*Required work*:
Copy out every line from the records that includes "tail".

== Provided records

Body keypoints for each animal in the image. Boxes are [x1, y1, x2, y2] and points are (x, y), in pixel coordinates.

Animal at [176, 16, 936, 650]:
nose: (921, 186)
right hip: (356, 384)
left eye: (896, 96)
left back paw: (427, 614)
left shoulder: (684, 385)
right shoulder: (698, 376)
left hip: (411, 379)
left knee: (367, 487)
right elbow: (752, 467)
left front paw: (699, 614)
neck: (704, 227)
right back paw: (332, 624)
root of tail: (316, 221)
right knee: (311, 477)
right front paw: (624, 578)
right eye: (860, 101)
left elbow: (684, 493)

====
== Provided records

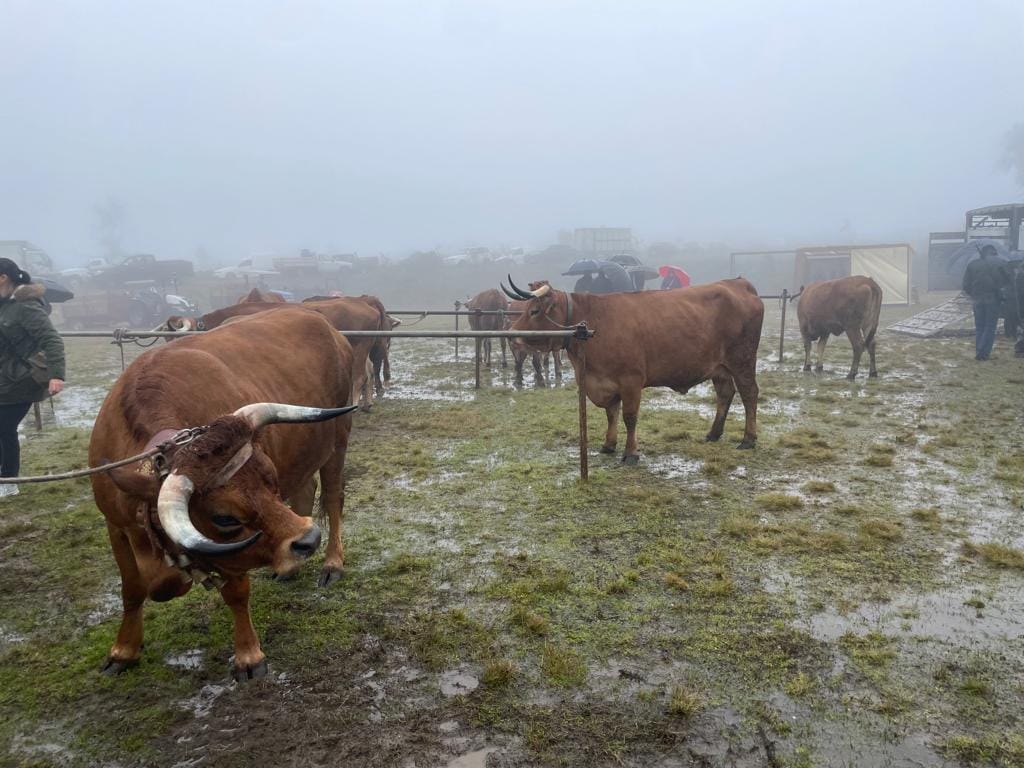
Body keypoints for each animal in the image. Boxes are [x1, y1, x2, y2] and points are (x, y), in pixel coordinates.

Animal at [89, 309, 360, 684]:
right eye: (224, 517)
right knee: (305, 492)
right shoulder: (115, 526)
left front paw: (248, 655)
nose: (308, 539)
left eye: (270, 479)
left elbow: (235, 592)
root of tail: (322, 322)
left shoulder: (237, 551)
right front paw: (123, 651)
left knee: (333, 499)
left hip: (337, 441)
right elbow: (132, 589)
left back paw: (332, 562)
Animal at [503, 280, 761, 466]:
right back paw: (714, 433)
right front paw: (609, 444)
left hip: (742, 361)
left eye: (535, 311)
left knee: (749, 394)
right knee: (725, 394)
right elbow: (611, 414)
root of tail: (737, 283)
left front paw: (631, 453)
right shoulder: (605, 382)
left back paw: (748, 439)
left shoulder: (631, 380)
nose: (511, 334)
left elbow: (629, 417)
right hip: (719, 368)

====

*Solution for this task*:
root of tail: (316, 221)
root of tail: (322, 322)
root of tail: (737, 283)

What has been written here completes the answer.